- _TASK OBJECTIVE_:
Please rewrite the listing below with every "centimetres" changed to "centimeters" and nothing else altered. Omit the pictures from your answer.

[DATASET CONTENT]

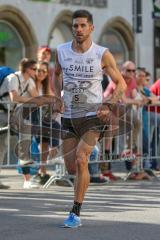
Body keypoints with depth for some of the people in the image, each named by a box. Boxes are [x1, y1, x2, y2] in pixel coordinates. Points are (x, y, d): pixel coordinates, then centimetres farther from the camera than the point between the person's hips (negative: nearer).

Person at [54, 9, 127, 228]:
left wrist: (110, 107, -12)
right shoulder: (61, 51, 0)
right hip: (68, 117, 4)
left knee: (80, 160, -20)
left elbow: (121, 83, 2)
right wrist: (58, 98, 8)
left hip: (93, 116, -4)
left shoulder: (102, 54, -8)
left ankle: (76, 213, -12)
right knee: (71, 168, 4)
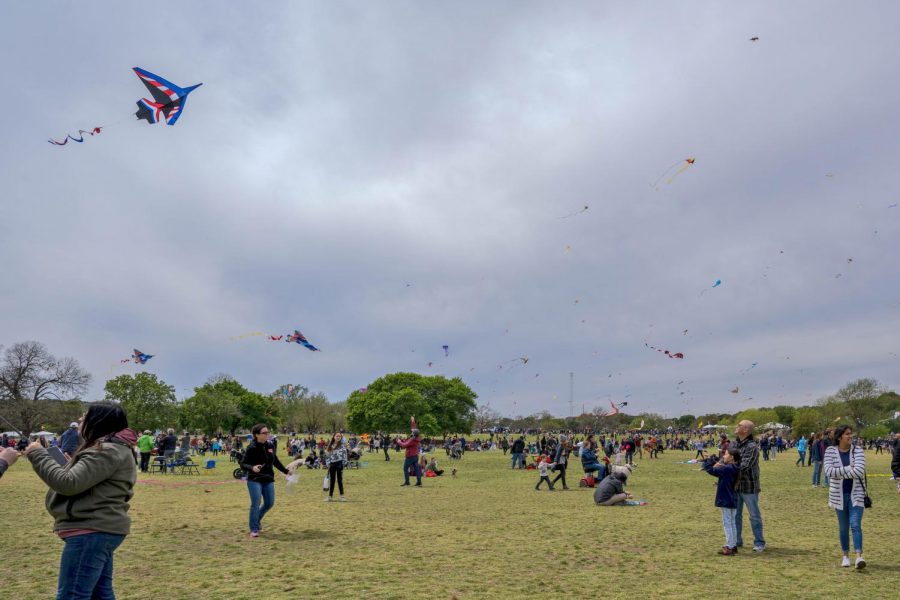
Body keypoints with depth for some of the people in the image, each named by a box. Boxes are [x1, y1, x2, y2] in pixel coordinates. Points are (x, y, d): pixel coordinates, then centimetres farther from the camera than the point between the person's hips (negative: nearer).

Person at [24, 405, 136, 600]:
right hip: (99, 530, 11)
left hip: (92, 531, -11)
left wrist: (38, 454, -11)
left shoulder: (108, 451, -17)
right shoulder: (110, 448, 17)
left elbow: (69, 483, -21)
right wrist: (71, 464, 9)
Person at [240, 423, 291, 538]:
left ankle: (258, 519, 37)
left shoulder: (270, 446, 3)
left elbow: (276, 461, 18)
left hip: (268, 480, 6)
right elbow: (243, 464, -13)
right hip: (254, 480, -6)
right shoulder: (251, 448, -13)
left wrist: (286, 471, 25)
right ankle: (254, 529, 4)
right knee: (255, 504, -9)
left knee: (269, 503, 9)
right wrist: (252, 468, -33)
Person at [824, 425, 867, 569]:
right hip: (839, 494, 1)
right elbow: (828, 471, -17)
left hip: (856, 494, -1)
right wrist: (849, 469, -19)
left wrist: (840, 473, -14)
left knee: (856, 525, -12)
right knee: (843, 527, 11)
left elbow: (859, 471, -19)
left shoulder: (858, 450, -6)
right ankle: (846, 556, 23)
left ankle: (859, 557, -14)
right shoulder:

[/DATASET CONTENT]

- _SOLVED PROBLEM_:
Body keypoints with depth for some of the people in the image, each named by a box. Boxes are [x1, y1, x2, y2] in pixel coordinates. Points are (x, y, d): pixel coordinates, then centimeters farther from the camera than the point between the person's hips (negative: nearer).

Person at [54, 9, 127, 228]:
left wrist: (110, 107, -12)
right shoulder: (61, 51, 0)
right hip: (68, 117, 4)
left knee: (80, 160, -20)
left elbow: (121, 83, 2)
right wrist: (58, 98, 8)
left hip: (93, 116, -4)
left shoulder: (102, 54, -8)
left ankle: (76, 213, -12)
right knee: (71, 168, 4)
Body keypoints with depth for some of the people in the image, each named by a box. Boxes are [x1, y1, x2, y2] in pixel coordinates. Points are (x, y, d): pixel coordinates, then centimeters farther from the camera than the point between the person's hips (negative: nearer).

Person at [24, 405, 136, 600]:
right hip: (99, 530, 11)
left hip: (92, 531, -11)
left wrist: (38, 454, -11)
left shoulder: (108, 451, -17)
right shoulder: (110, 448, 17)
left elbow: (69, 483, -21)
right wrist: (71, 464, 9)
Person at [240, 423, 291, 538]:
left ankle: (258, 519, 37)
left shoulder: (270, 446, 3)
left elbow: (276, 461, 18)
left hip: (268, 480, 6)
right elbow: (243, 464, -13)
right hip: (254, 480, -6)
right shoulder: (251, 448, -13)
left wrist: (286, 471, 25)
right ankle: (254, 529, 4)
right knee: (255, 504, -9)
left knee: (269, 503, 9)
right wrist: (252, 468, -33)
Person at [824, 425, 867, 569]:
right hip: (839, 494, 1)
right elbow: (828, 471, -17)
left hip: (856, 494, -1)
right wrist: (849, 469, -19)
left wrist: (840, 473, -14)
left knee: (856, 525, -12)
right knee: (843, 527, 11)
left elbow: (859, 471, -19)
left shoulder: (858, 450, -6)
right ankle: (846, 556, 23)
left ankle: (859, 557, -14)
right shoulder:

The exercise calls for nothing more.